**SOURCE DATA**:

---+---

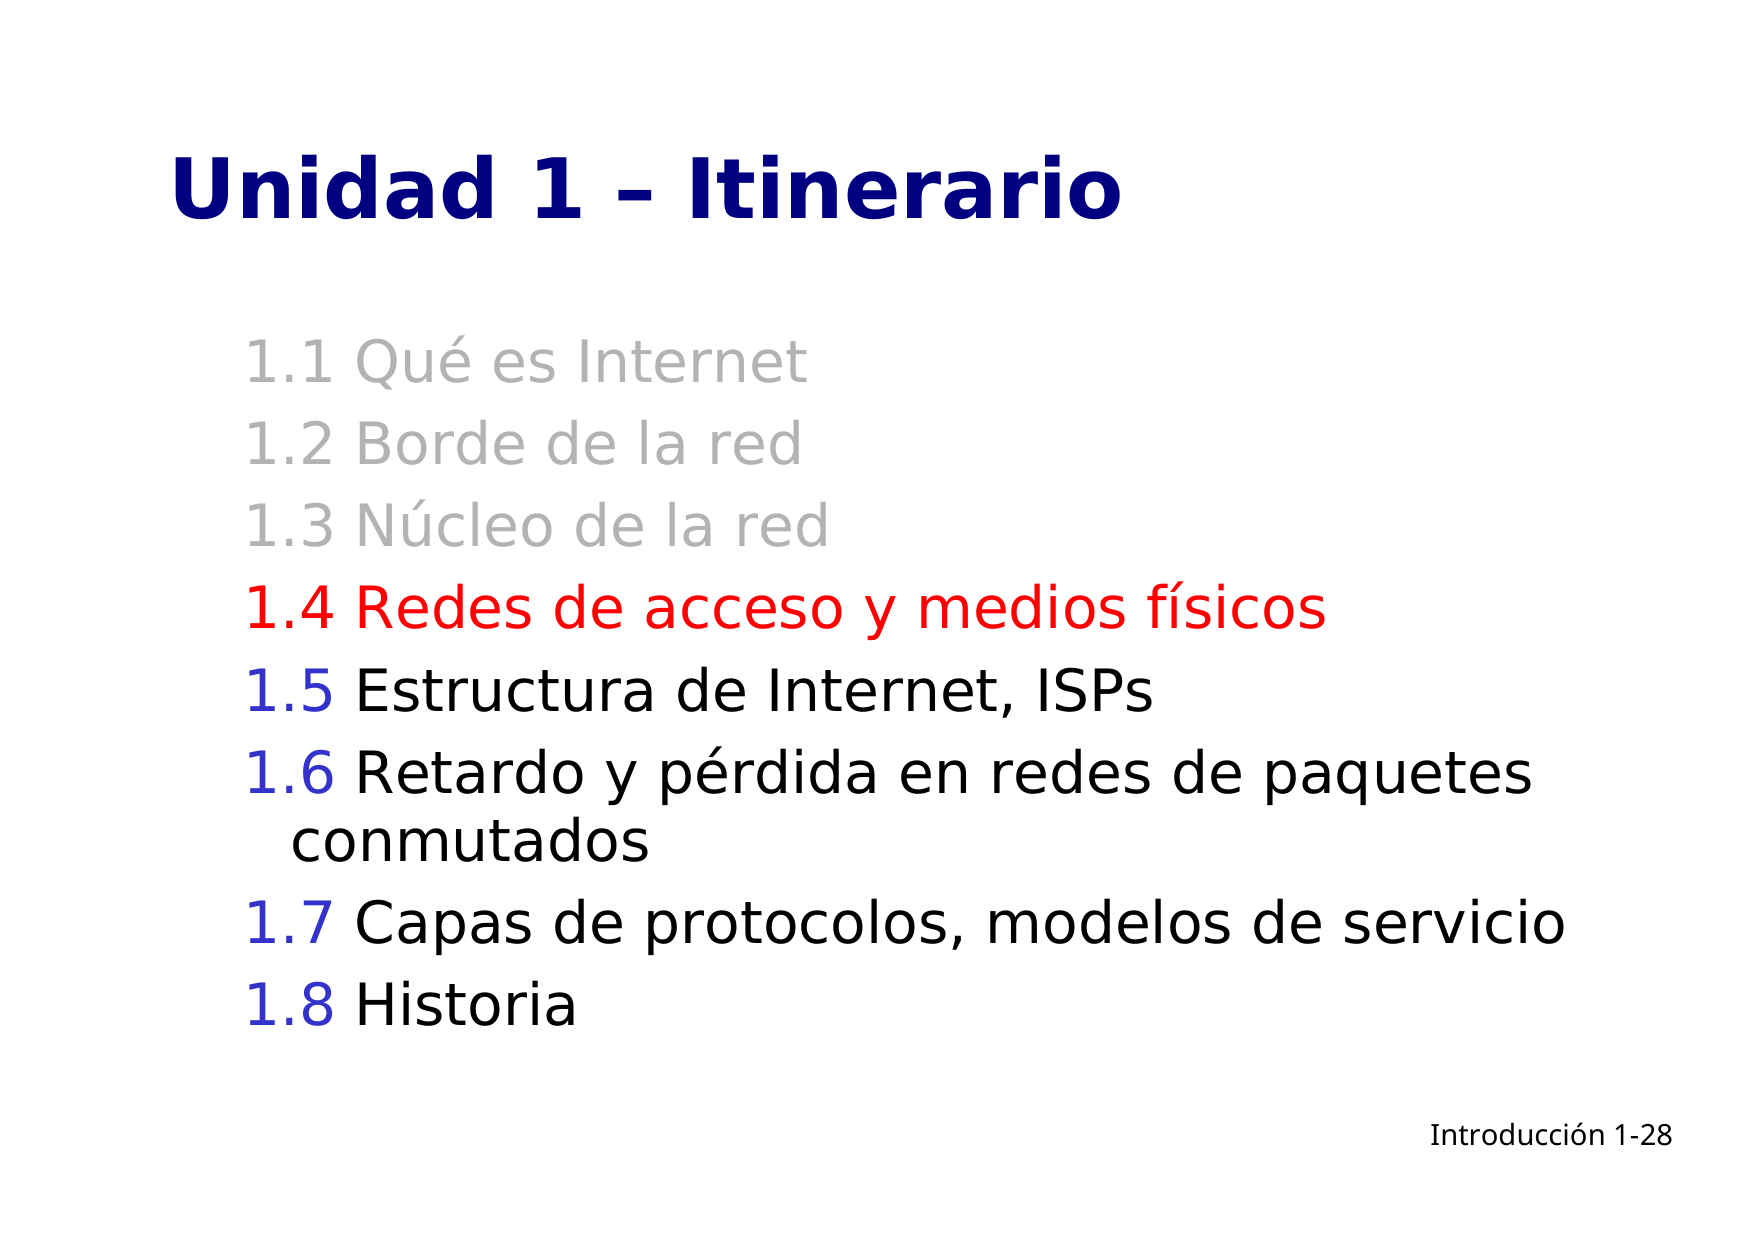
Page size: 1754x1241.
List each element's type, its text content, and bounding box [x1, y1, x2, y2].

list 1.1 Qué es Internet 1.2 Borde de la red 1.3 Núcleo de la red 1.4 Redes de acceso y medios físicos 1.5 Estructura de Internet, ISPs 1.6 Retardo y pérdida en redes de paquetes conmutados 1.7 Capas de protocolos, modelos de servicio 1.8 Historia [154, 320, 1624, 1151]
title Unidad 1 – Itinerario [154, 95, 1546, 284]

---+---

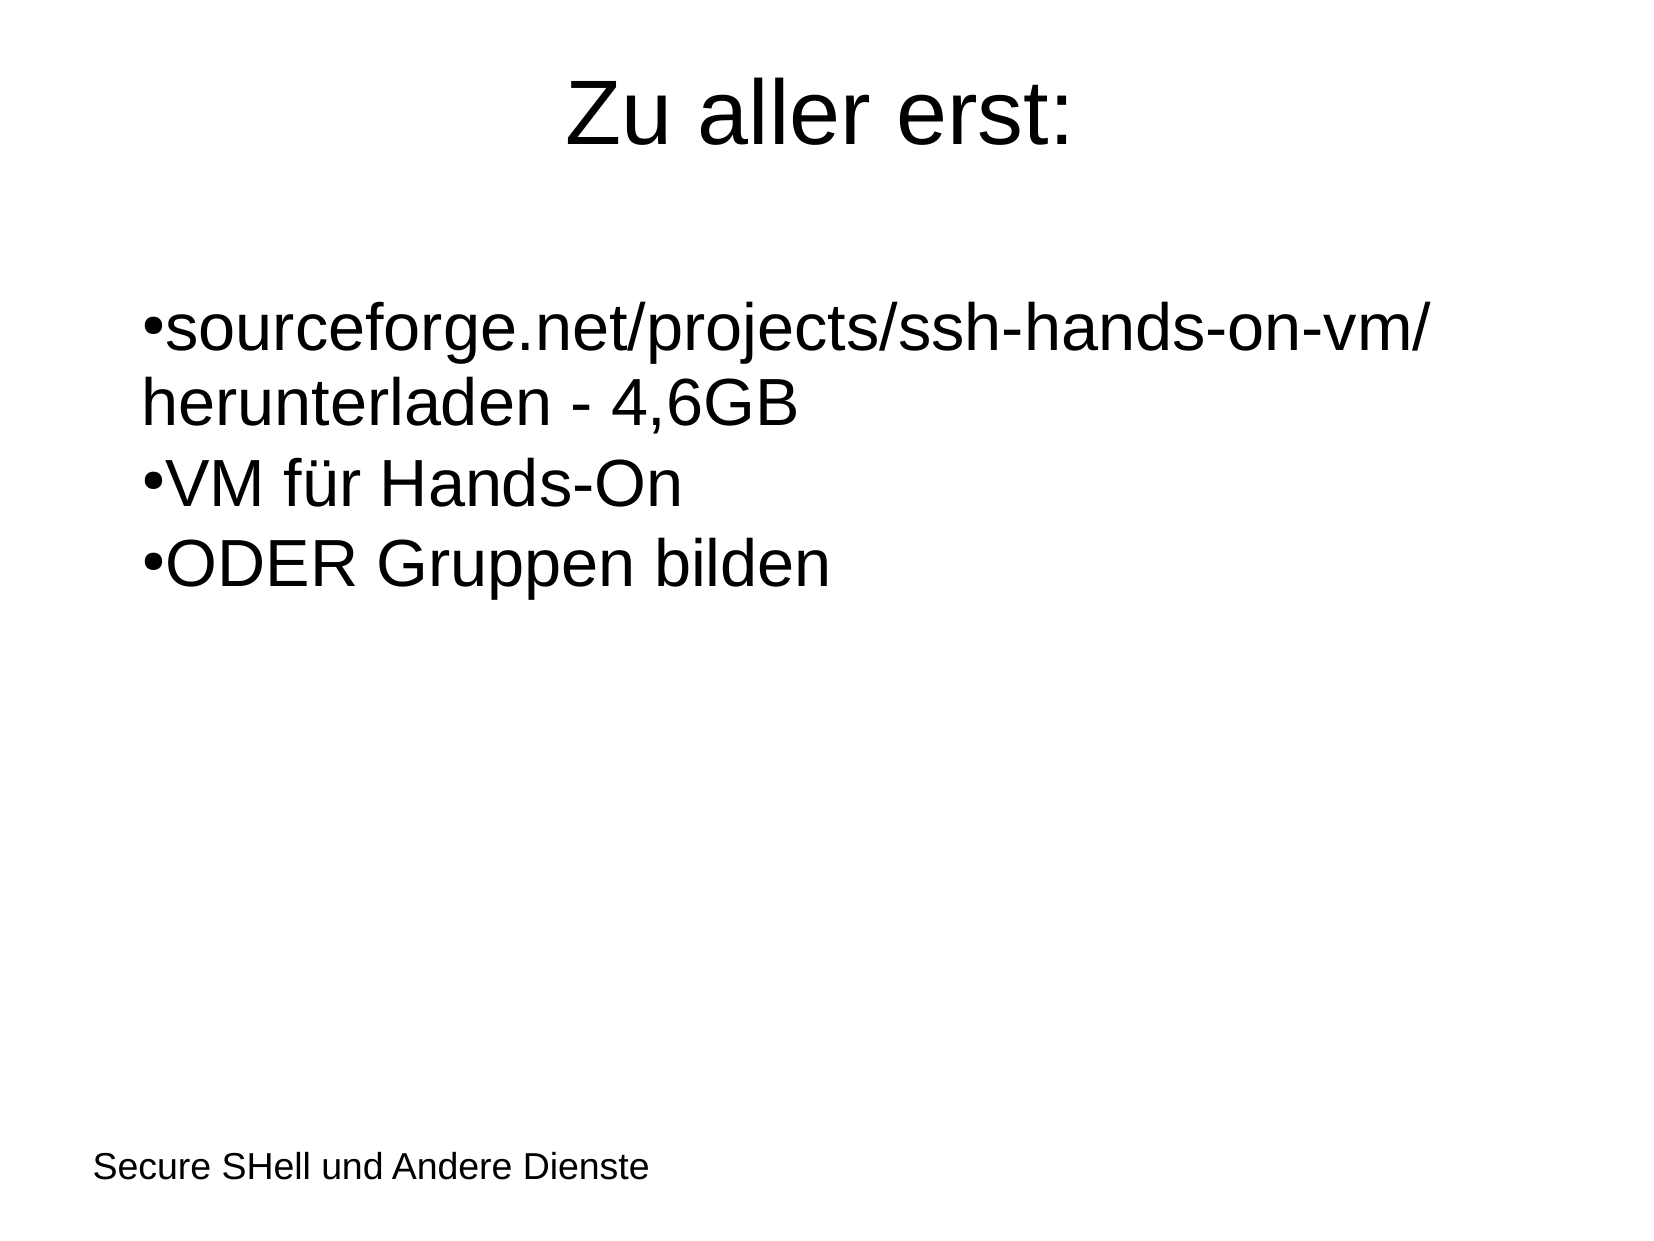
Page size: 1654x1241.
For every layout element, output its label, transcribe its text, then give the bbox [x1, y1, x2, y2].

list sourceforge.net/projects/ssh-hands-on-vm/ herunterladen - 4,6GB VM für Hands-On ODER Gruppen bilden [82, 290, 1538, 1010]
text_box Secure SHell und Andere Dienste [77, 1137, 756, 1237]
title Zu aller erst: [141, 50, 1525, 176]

---+---

**TASK PROMPT**: Return every line of the listing above that contains the string "Page", treating uppercase and lowercase as different.

**COMPLETED EXERCISE**:
Page size: 1754x1241.
Page size: 1654x1241.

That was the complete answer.